====== Listed records

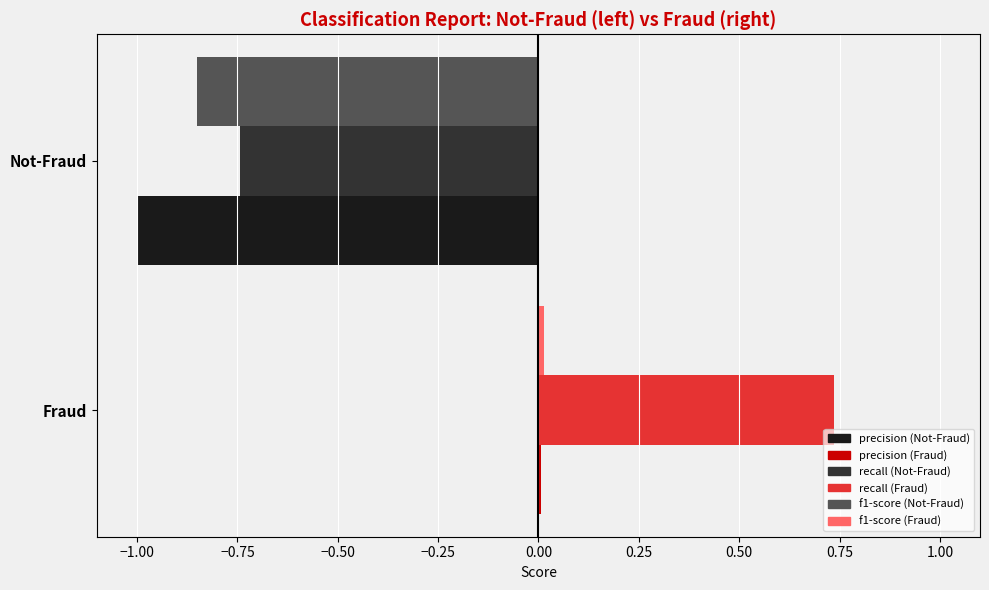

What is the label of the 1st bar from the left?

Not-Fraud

============
====== Listed records

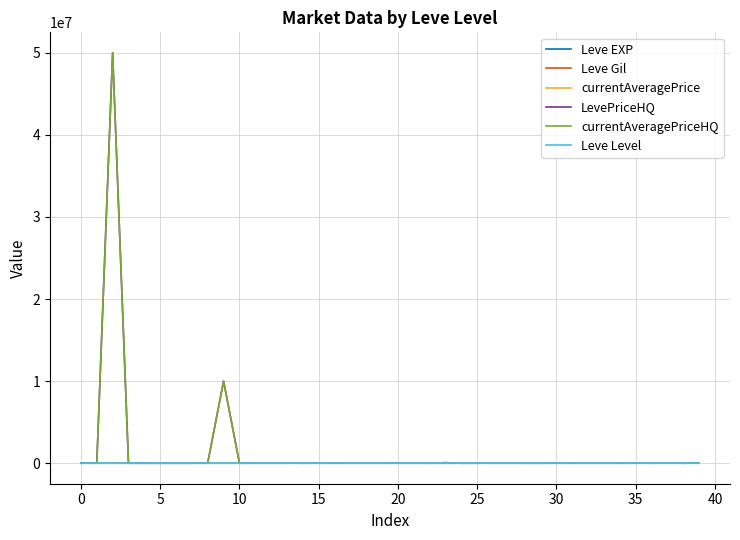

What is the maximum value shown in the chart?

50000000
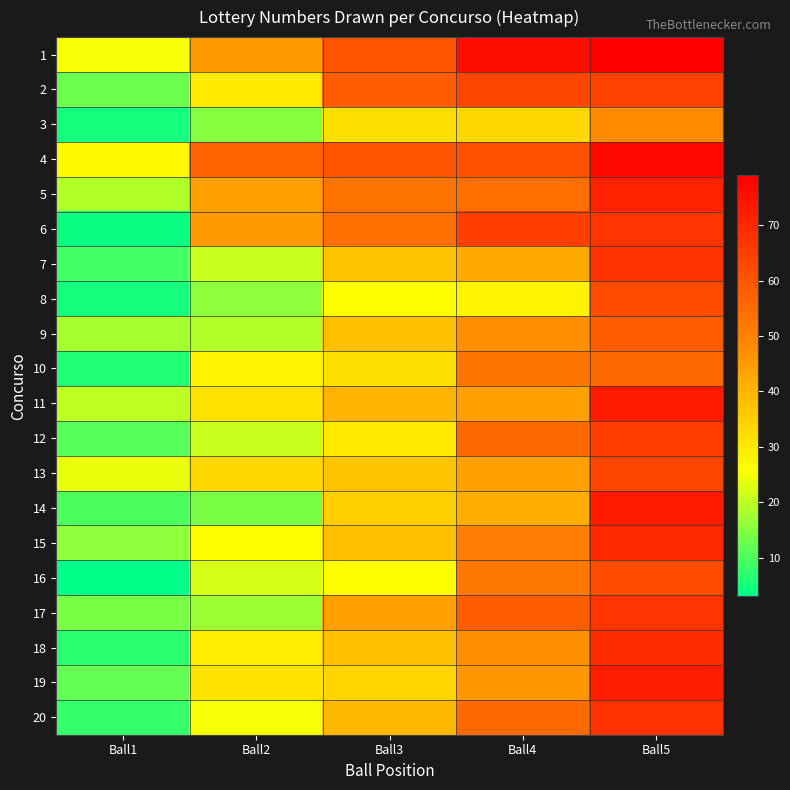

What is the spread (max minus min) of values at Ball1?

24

============
====== Listed records

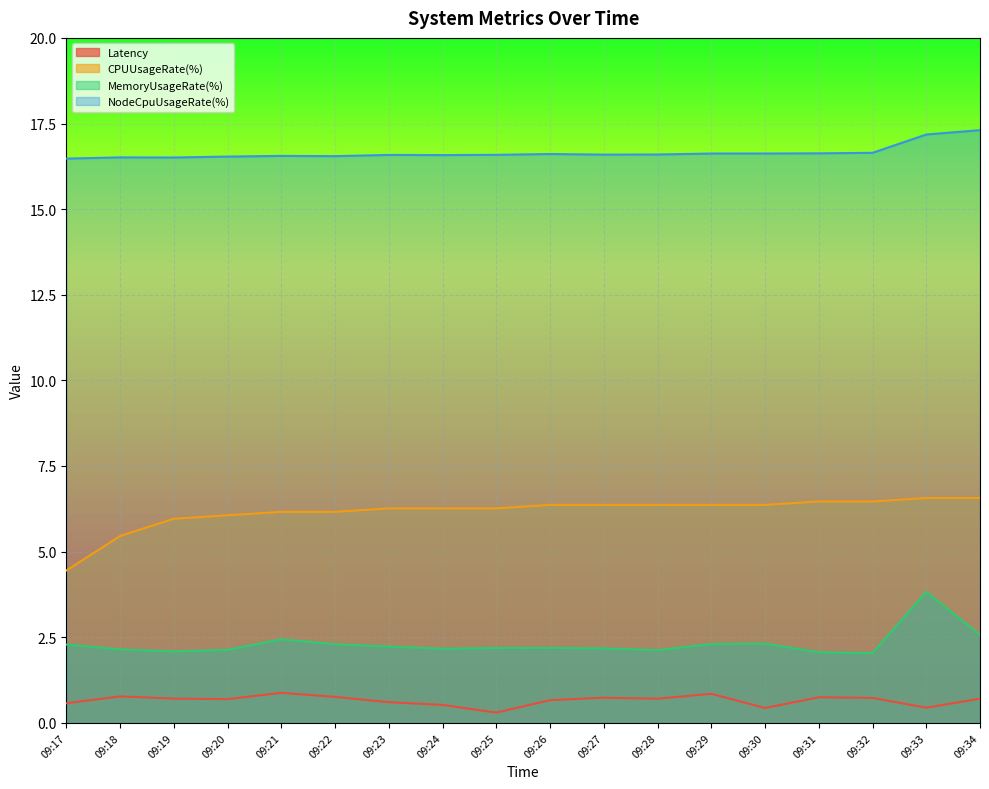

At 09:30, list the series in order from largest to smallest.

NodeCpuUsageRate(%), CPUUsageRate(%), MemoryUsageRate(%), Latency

============

## Task goal
As a JSON list of strings, output the lines between the one holding "What is the maximum value shown in the chart?" and the one holding "What is the spread", inclusive, one string per line. Skip the blank lines and leave out the pictures.

## Answer below
[
  "What is the maximum value shown in the chart?",
  "50000000",
  "What is the spread (max minus min) of values at Ball1?"
]